— Кэмерон, — произносит Коэн сквозь зубы.
Меня редко зовут полным именем. Так и хочется передразнить и ответить: «Фредерик». Но торможу себя — нужно знать меру.
Молчу. Стою, вытянув руки по швам, и молчу. Он ударит, я знаю. Сейчас или чуть позже, но ударит. И если хочу выполнить задуманное, мне придется стерпеть.
— Как это понимать? —Молчу. Пусть сам распинается. Мой расчет верен: не получив от меня реакции, Коэн продолжает: — Я не разрешал никому уходить от общего костра. Банда должна быть вместе. — Может, еще в туалет вместе ходить? — Один костер, одно помещение, это необходимо для безопасности и единства. — Теперь меня подмывает рассмеяться. О каком единстве ты говоришь, самокоронованный садист?
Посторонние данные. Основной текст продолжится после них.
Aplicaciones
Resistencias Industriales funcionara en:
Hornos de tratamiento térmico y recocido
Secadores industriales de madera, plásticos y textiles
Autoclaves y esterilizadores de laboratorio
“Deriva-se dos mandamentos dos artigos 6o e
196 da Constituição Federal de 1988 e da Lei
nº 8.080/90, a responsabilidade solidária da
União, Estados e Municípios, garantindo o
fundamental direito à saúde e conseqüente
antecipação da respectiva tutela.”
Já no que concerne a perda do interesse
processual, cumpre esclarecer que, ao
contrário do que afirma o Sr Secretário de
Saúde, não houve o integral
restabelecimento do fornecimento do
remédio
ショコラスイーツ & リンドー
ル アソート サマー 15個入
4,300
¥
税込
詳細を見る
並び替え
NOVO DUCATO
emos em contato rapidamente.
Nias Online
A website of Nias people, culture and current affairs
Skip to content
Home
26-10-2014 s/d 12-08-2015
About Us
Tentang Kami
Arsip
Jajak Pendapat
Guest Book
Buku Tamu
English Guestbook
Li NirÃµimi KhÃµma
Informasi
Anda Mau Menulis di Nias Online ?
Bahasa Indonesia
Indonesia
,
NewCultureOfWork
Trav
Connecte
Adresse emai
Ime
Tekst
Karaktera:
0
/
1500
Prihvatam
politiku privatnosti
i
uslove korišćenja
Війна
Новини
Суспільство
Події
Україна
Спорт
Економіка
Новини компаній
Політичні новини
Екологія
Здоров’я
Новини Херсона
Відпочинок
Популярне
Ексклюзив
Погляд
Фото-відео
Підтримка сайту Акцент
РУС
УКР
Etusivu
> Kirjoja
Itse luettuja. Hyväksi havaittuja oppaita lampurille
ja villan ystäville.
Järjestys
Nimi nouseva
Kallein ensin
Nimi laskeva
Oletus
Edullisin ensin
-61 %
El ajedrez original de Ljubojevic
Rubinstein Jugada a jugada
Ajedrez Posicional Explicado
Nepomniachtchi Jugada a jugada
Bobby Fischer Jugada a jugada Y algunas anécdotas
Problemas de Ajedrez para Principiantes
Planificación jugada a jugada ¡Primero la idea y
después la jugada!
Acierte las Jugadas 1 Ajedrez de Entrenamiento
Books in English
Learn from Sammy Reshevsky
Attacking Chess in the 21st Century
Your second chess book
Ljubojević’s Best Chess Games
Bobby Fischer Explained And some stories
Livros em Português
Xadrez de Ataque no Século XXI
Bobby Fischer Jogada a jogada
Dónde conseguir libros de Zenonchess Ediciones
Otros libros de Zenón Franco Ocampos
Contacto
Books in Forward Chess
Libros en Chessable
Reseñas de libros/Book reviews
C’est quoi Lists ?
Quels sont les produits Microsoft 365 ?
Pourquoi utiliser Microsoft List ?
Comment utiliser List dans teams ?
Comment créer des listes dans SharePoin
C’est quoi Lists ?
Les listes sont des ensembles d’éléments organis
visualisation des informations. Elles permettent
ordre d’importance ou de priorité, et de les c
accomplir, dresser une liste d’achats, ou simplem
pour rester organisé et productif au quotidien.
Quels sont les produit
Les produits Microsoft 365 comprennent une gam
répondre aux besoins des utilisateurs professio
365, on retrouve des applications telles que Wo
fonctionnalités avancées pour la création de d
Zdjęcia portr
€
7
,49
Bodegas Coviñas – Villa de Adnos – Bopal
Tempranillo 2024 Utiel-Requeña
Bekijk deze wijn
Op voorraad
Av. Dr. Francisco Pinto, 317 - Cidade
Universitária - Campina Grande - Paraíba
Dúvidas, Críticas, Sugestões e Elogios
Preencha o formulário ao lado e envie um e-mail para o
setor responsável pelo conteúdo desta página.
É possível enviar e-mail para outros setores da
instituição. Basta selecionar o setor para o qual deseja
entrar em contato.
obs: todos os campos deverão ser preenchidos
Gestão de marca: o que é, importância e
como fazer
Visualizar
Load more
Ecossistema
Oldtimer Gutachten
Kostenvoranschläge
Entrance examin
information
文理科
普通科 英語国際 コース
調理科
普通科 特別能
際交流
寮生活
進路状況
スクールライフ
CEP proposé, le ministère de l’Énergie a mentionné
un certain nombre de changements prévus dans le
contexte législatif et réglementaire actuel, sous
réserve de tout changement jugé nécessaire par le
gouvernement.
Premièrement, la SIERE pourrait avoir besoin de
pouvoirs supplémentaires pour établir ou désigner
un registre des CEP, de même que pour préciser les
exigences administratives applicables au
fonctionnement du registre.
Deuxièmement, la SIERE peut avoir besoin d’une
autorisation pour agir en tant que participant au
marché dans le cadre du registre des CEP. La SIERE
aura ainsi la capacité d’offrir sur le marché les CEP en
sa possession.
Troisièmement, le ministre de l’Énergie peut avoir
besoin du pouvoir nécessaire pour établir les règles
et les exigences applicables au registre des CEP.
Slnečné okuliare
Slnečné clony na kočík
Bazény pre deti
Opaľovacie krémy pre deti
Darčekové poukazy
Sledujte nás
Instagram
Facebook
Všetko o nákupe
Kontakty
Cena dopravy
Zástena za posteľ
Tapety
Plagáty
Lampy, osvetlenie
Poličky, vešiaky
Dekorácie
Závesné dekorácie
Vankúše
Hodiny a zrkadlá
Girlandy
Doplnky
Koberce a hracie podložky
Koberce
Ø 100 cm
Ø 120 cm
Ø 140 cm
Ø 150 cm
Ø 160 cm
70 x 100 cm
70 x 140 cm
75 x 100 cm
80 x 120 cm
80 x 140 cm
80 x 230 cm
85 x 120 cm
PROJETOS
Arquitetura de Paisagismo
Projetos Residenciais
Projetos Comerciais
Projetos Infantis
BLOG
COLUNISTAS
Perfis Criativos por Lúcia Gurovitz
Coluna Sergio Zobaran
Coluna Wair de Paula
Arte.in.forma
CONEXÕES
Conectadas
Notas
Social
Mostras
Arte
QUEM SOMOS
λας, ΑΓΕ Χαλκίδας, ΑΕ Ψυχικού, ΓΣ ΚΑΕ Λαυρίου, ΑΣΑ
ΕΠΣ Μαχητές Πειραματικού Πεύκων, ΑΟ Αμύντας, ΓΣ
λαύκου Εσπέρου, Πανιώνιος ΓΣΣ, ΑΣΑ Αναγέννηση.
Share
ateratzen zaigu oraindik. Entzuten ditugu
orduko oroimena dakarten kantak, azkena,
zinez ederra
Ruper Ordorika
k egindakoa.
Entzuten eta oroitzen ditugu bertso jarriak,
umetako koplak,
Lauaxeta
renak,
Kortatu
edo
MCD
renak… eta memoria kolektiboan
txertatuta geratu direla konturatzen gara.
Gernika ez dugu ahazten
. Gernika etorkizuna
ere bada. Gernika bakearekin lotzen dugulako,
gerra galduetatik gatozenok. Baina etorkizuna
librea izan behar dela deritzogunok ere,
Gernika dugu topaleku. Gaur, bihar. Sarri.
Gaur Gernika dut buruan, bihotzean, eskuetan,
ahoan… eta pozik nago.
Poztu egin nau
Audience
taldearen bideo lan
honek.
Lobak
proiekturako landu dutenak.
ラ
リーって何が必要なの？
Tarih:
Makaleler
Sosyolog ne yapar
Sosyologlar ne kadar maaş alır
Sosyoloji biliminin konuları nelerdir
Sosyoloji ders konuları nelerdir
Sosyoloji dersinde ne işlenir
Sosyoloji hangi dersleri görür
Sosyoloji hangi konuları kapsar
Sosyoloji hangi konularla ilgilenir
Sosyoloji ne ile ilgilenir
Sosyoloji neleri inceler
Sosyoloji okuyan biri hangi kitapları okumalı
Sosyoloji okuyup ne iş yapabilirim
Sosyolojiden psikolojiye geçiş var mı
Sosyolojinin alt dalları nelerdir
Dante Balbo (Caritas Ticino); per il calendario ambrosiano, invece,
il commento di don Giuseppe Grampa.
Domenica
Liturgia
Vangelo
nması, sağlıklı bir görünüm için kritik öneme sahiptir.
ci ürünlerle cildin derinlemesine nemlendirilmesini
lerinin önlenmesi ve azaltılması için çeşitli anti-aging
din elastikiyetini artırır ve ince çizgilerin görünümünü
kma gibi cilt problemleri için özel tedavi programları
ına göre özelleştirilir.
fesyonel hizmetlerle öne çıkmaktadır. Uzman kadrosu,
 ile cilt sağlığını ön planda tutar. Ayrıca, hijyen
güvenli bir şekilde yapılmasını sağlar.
У тебя единство только с собственным эго. — Никто не должен самовольно уходить от остальных, не поставив меня в известность. Ну что же ты молчишь?! — вдруг срывается на крик. Нервы-то у тебя, Коэн, ни к черту. — Говори и объясняй!
А еще упади на колени и трижды стукнись лбом об пол в покаянии. Ну-ну…
Разлепляю губы:
— В следующий раз я обязательно спрошу.
— В следующий?! — взвизгивает Коэн. — Мы говорили с тобой несколько раз. Я ясно сказал тебе, что требуется, чтобы быть в банде. Ты хорошо показал себя, и что, зазнался? — Он разъединяет руки и грозит пальцем. — В банде есть четкие границы. И без согласования со мной ты не имеешь права ступить и шагу. Ты меня понял?
— Понял, — отвечаю равнодушно. Хорошо бы изобразить испуг, но настроение у меня сегодня отвратительное. Заканчивай свою речь, Коэн, и иди ко всем чертям.
Я этого жду, поэтому не удивляюсь. Не пытаюсь защититься. Главарь бьет по лицу. Слева в челюсть. Рука у него тяжелая. В глазах темнеет, падаю на пол на колени, как свежеспиленное дерево. Во рту вкус крови.
Жду, что Коэн прикажет вставать, как тогда Мышонку, чтобы ударить вновь. Но нет. Главарь просто подходит ближе, присаживается на корточки, чтобы его глаза были на одном уровне с моими.
— Ты мне нравишься, Кэм, — говорит приторно-добрым голосом, — правда нравишься. У тебя есть мозги и быстрая реакция, ты совершаешь нужные поступки в нужное время. — Коэн протягивает руку и поднимает мое лицо за подбородок. Дергаюсь от прикосновения. Кровь из моей разбитой губы течет по его пальцам, но главаря это не смущает. — Ты хороший парень, Кэм, — произносит, заглядывая в глаза, — но ты должен помнить о границах. Если я говорю прыгать, ты прыгаешь, помнишь? Мне не нужны сюрпризы. Это ясно?
— Предельно, — разлепляю разбитые губы.
— Вот и славно. — Коэн убирает руку (о блаженство!) и встает на ноги со свойственной ему кошечьей грацией. — Без обид? — И он подмигивает мне, на лице улыбка.
— Без обид, — повторяю эхом.
На этом Коэн уходит, остаюсь сидеть на коленях в пыльном, давно заброшенном помещении. По подбородку течет теплая струйка крови, подхватываю ее ладонью. Хорошо хоть нос не стал ломать, и зубы на месте. Появится кровоподтек, да губа будет несколько дней заживать и снова лопаться от движения. Ничего, проходили.
Ловлю себя на том, что ничего не чувствую. Ни обиды, ни злости. Мне наплевать.
Встаю и бреду к выходу, зажимая губу. Кровь долго не останавливается. У меня в рюкзаке, наверно, нет ни одной чистой тряпки, чтобы можно было зажать рану.
Выхожу в коридор.
— Эй, Кэм, — выныривает из темноты Мышонок, заставляя меня шарахнуться от неожиданности и удариться плечом о стену.
— Ты чего пугаешь? — шиплю, пытаясь не шевелить губами.
— Вот, держи. — Протягивает мне кусок белой ткани и маленький бутылёк. — Райан просил передать.